I tried to prove or reject this property for a more general class of functions. So let's assume $f : (I \subseteq \mathbb R) \to \mathbb R$ is differentiable and $\delta$ is a small non-zero real number. We can then write $f(x+\delta) = f(x) + \delta f'(x) + \delta o(1)$, where $o(1)$ goes to $0$ as $\delta$ goes to $0$. Assuming we manage to make $\varepsilon$ behave like a small non-zero real, we get $f(x+\epsilon) = f(x) + \varepsilon f'(x) + \varepsilon o(1)$, and if $o(1) = \varepsilon \times \text{something}$ we can conclude that the dual part of $f(x+\varepsilon)$ is indeed $f'(x)$. This happens when $f$ can be expressed as a power series, which already helps cover a nice range of functions.

However:

  • being differentiable likely isn't enough to having a first-order Taylor expansion with a remainder of the form $\epsilon^2 \times \text{stuff}$, but can we make weaker assumptions?
  • can we even extend real functions to dual reals in a way that guarantees that $f(x+\varepsilon)$ looks like $f(x+\delta)$ for small $\delta$?

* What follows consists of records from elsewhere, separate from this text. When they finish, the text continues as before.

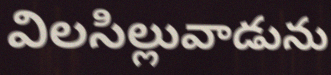
విలసిల్లువాడునుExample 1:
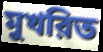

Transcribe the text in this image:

মুখরিত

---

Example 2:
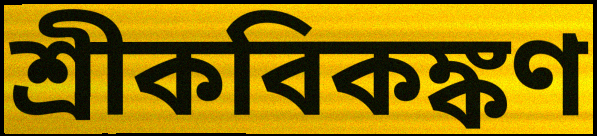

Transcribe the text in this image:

শ্রীকবিকঙ্কণ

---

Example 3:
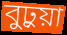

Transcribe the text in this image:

বুঢ়ুয়া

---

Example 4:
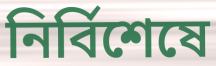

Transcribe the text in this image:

নির্বিশেষে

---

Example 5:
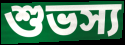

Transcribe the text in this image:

শুভস্য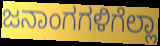
ಜನಾಂಗಗಳಿಗೆಲ್ಲಾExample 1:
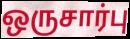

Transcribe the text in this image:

ஒருசார்பு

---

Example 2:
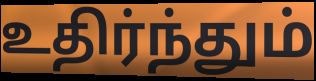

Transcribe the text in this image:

உதிர்ந்தும்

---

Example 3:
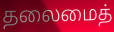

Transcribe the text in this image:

தலைமைத்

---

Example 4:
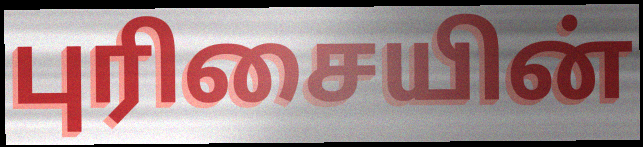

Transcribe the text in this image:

புரிசையின்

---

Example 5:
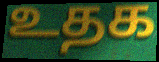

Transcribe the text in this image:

உதக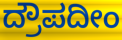
ದ್ರೌಪದೀಂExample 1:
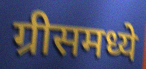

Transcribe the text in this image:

ग्रीसमध्ये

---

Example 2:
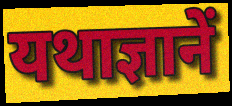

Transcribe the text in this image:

यथाज्ञानें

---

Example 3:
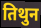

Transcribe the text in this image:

तिथुन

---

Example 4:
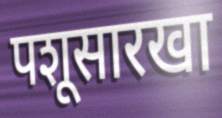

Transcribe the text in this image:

पशूसारखा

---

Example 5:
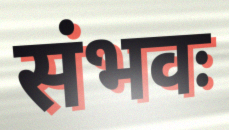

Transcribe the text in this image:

संभवःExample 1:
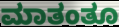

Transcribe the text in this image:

ಮಾತಂತೂ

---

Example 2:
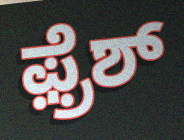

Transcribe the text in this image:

ಫ಼್ರೆಶ್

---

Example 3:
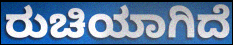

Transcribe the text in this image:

ರುಚಿಯಾಗಿದೆ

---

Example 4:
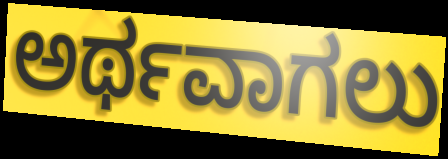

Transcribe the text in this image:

ಅರ್ಥವಾಗಲು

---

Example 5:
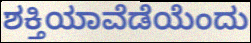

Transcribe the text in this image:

ಶಕ್ತಿಯಾವೆಡೆಯೆಂದು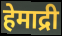
हेमाद्रीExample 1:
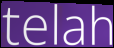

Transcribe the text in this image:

telah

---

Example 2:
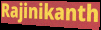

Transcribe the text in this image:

Rajinikanth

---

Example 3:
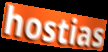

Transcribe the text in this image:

hostias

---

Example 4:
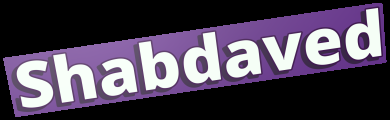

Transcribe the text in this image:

Shabdaved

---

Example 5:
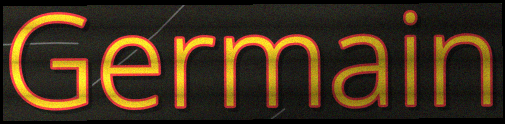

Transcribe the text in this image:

GermainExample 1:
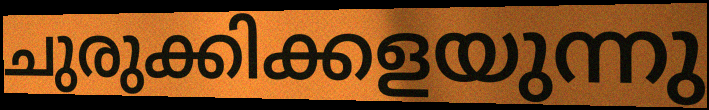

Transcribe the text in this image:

ചുരുക്കിക്കളയുന്നു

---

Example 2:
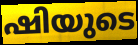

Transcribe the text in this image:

ഷിയുടെ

As an example for the second point, defining absolute value seems quite non-trivial. Assuming $|x+\varepsilon|$ is a square root of $(x+\varepsilon)^2$, calculations show that it must equal $\pm(x+\epsilon)$ if $x \neq 0$ and $0$ otherwise. To be able to find the derivative of $x \mapsto |x|$ and $x \mapsto x|x|$, we figure out that the best choice is probably to set $|x + \varepsilon| = x+\varepsilon$ if $x > 0$, $-(x+\varepsilon)$ if $x < 0$ and $0$ if $x = 0$.

Rócherz
  • 4,241
  • 4
    You may be interested in the Transfer Principle for the hyperreals. It's what allows us to extend real functions to hyperreal ones. https://en.wikipedia.org/wiki/Transfer_principle – CyclotomicField Apr 20 '25 at 17:28
  • 3
    @CyclotomicField this question is not about hyperreals. – Anixx Apr 20 '25 at 17:52
  • Thanks @CyclotomicField, I am familiar with the transfer principle for the hyperreals however as per my limited knowledge of hyperreals there is no way of representing them in a computer and therefore they are not useful for automatic differentiation. Dual numbers are of interest because they can be easily represented as a pair of reals (or rather, floating point numbers or fractions). – user8171079 Apr 20 '25 at 18:23
  • 1
    Note that real absolute value is usually replaced by the following "complex" modulus : $|x+\varepsilon|^2 = (x+\varepsilon)(x-\varepsilon) = x^2$, hence $|x+\varepsilon| = |x|$ simply. – Abezhiko Apr 20 '25 at 18:26
  • 2
    @Abezhiko That's useful as a "geometric" absolute value for dual numbers, but it's not a good extension of real absolute value here, since the derivative of $|x|$ via dual numbers would be computed as $0$ for all $x$. – Misha Lavrov Apr 20 '25 at 18:40
  • In general the desired extension would have to be defined by $f(x + \epsilon) = f(x) + \epsilon f'(x)$, but of course this isn't useful for your goal of computing derivatives via dual numbers. – lily Apr 20 '25 at 18:52
  • 2
    It is certainly not defined, as written, until you define it. All we can really say is that the definitions "makes sense" for a wide class of functions, like analytic functions. – Thomas Andrews Apr 20 '25 at 19:46
  • Maybe look at functions of the form $x^a\sin(1/x^b)$. – mr_e_man Apr 24 '25 at 15:47

1 Answers1

2

As far as I am concerned, what you are looking for is true for any holomorphic function. This holds because given a function $f$ whose Taylor series around a certain point $a$ is

$$ f(x) = \sum_{n=0}^{\infty} \frac{d^nf(a)}{dx^n} \cdot (x-a)^n \Longrightarrow f(x+\varepsilon) = \sum_{n=0}^{\infty} \frac{d^nf(a)}{dx^n} \sum_{k=0}^n \binom{n}{k}\varepsilon^k(x-a)^{n-k} $$

has as dual part

$$ \mathfrak{D}(f(x+\varepsilon)) = \sum_{n=1}^{\infty} \frac{d^nf(a)}{dx^n} \cdot \binom{n}{1}(x-a)^{n-1} = f'(x) $$

In general, I cannot quite guarantee you that every single function with derivative verifies that $\mathfrak{D}(f(x+\varepsilon)) = f'(x)$ for all $x$ where $f$ has derivative.